[Stored items]
▼▼▼
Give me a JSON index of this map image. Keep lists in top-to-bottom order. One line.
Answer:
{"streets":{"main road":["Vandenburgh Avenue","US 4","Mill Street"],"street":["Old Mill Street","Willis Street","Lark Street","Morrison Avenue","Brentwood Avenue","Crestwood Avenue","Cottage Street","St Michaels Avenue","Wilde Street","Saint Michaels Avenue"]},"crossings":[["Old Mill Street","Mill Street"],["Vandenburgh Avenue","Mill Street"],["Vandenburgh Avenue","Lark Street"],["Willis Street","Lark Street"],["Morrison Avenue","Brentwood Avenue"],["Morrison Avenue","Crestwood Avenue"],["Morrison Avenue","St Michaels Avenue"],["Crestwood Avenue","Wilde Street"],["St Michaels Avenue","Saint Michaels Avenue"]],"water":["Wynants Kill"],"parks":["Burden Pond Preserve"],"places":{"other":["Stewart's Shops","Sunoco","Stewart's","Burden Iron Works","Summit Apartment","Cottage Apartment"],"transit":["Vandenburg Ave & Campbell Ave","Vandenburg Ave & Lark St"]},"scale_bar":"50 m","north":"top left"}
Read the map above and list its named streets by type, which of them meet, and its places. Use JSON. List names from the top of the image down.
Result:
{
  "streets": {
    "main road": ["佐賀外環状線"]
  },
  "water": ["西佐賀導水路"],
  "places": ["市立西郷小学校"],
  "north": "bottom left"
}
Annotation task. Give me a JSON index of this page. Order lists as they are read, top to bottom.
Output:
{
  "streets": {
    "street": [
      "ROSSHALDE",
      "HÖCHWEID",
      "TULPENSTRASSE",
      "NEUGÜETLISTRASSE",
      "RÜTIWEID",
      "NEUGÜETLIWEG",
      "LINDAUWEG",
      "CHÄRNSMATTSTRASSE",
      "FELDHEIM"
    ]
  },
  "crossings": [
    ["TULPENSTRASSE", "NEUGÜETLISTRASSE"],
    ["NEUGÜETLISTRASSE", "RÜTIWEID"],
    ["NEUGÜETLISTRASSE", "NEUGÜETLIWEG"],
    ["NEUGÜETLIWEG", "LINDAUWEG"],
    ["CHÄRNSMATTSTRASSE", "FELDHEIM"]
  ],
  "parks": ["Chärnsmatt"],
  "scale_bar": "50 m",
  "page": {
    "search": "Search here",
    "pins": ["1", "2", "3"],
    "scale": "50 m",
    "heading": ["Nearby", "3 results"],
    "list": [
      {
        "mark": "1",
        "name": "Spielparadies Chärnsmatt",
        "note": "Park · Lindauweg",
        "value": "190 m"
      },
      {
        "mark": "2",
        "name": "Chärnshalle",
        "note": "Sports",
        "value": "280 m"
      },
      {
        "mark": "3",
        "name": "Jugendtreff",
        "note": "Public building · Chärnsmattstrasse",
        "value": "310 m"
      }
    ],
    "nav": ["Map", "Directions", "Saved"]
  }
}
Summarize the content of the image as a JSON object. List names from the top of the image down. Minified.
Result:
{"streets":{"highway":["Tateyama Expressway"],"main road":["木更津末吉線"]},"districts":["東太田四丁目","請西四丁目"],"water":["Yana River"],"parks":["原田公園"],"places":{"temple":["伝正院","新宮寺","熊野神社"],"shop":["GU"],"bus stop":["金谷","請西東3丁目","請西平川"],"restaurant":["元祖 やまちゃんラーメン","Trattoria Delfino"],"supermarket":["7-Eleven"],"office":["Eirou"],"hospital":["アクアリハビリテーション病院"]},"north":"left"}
▲▲▲
PROBLEM TO SOLVE: Without leaving anything out, repeat the data exactly.

EXPECTED ANSWER:
Give me a JSON index of this map image. Keep lists in top-to-bottom order. One line.
Answer:
{"streets":{"main road":["Vandenburgh Avenue","US 4","Mill Street"],"street":["Old Mill Street","Willis Street","Lark Street","Morrison Avenue","Brentwood Avenue","Crestwood Avenue","Cottage Street","St Michaels Avenue","Wilde Street","Saint Michaels Avenue"]},"crossings":[["Old Mill Street","Mill Street"],["Vandenburgh Avenue","Mill Street"],["Vandenburgh Avenue","Lark Street"],["Willis Street","Lark Street"],["Morrison Avenue","Brentwood Avenue"],["Morrison Avenue","Crestwood Avenue"],["Morrison Avenue","St Michaels Avenue"],["Crestwood Avenue","Wilde Street"],["St Michaels Avenue","Saint Michaels Avenue"]],"water":["Wynants Kill"],"parks":["Burden Pond Preserve"],"places":{"other":["Stewart's Shops","Sunoco","Stewart's","Burden Iron Works","Summit Apartment","Cottage Apartment"],"transit":["Vandenburg Ave & Campbell Ave","Vandenburg Ave & Lark St"]},"scale_bar":"50 m","north":"top left"}
Read the map above and list its named streets by type, which of them meet, and its places. Use JSON. List names from the top of the image down.
Result:
{
  "streets": {
    "main road": ["佐賀外環状線"]
  },
  "water": ["西佐賀導水路"],
  "places": ["市立西郷小学校"],
  "north": "bottom left"
}
Annotation task. Give me a JSON index of this page. Order lists as they are read, top to bottom.
Output:
{
  "streets": {
    "street": [
      "ROSSHALDE",
      "HÖCHWEID",
      "TULPENSTRASSE",
      "NEUGÜETLISTRASSE",
      "RÜTIWEID",
      "NEUGÜETLIWEG",
      "LINDAUWEG",
      "CHÄRNSMATTSTRASSE",
      "FELDHEIM"
    ]
  },
  "crossings": [
    ["TULPENSTRASSE", "NEUGÜETLISTRASSE"],
    ["NEUGÜETLISTRASSE", "RÜTIWEID"],
    ["NEUGÜETLISTRASSE", "NEUGÜETLIWEG"],
    ["NEUGÜETLIWEG", "LINDAUWEG"],
    ["CHÄRNSMATTSTRASSE", "FELDHEIM"]
  ],
  "parks": ["Chärnsmatt"],
  "scale_bar": "50 m",
  "page": {
    "search": "Search here",
    "pins": ["1", "2", "3"],
    "scale": "50 m",
    "heading": ["Nearby", "3 results"],
    "list": [
      {
        "mark": "1",
        "name": "Spielparadies Chärnsmatt",
        "note": "Park · Lindauweg",
        "value": "190 m"
      },
      {
        "mark": "2",
        "name": "Chärnshalle",
        "note": "Sports",
        "value": "280 m"
      },
      {
        "mark": "3",
        "name": "Jugendtreff",
        "note": "Public building · Chärnsmattstrasse",
        "value": "310 m"
      }
    ],
    "nav": ["Map", "Directions", "Saved"]
  }
}
Summarize the content of the image as a JSON object. List names from the top of the image down. Minified.
Result:
{"streets":{"highway":["Tateyama Expressway"],"main road":["木更津末吉線"]},"districts":["東太田四丁目","請西四丁目"],"water":["Yana River"],"parks":["原田公園"],"places":{"temple":["伝正院","新宮寺","熊野神社"],"shop":["GU"],"bus stop":["金谷","請西東3丁目","請西平川"],"restaurant":["元祖 やまちゃんラーメン","Trattoria Delfino"],"supermarket":["7-Eleven"],"office":["Eirou"],"hospital":["アクアリハビリテーション病院"]},"north":"left"}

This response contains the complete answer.